◆ DATA TO EXAMINE ◆
╔══

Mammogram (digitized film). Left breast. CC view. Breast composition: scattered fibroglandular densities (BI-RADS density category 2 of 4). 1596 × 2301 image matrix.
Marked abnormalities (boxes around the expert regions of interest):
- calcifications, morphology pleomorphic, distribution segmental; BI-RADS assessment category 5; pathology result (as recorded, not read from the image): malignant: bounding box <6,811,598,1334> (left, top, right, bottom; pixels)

╚══
╔══

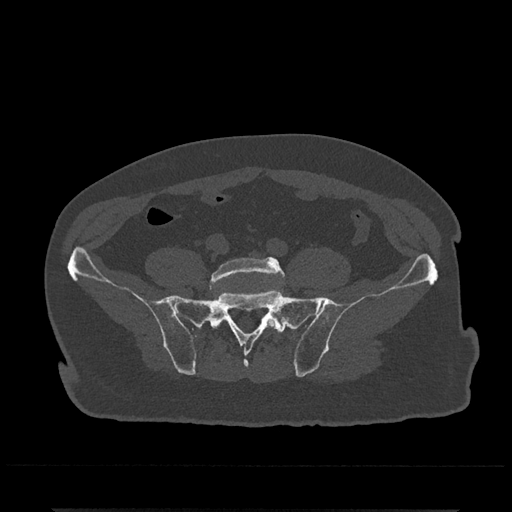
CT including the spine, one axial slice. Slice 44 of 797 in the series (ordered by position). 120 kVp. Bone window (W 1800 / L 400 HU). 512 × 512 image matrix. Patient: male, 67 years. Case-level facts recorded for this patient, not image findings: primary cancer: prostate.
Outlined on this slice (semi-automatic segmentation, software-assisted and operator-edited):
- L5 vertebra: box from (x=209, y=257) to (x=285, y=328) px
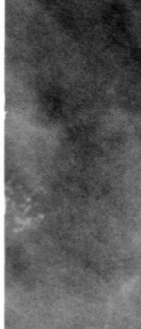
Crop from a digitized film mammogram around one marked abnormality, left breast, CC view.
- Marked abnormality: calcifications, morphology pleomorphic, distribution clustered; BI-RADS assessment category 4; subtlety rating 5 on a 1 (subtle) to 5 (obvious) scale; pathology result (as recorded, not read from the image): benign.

╚══

◆ PROBLEM TO SOLVE ◆
Among the entries above, find the line with "Marked abnormalities (boxes" and the line with "- calcifications, morphology"; give again exactly these two lines and all lines between them.

◆ REPLY ◆
Marked abnormalities (boxes around the expert regions of interest):
- calcifications, morphology pleomorphic, distribution segmental; BI-RADS assessment category 5; pathology result (as recorded, not read from the image): malignant: bounding box <6,811,598,1334> (left, top, right, bottom; pixels)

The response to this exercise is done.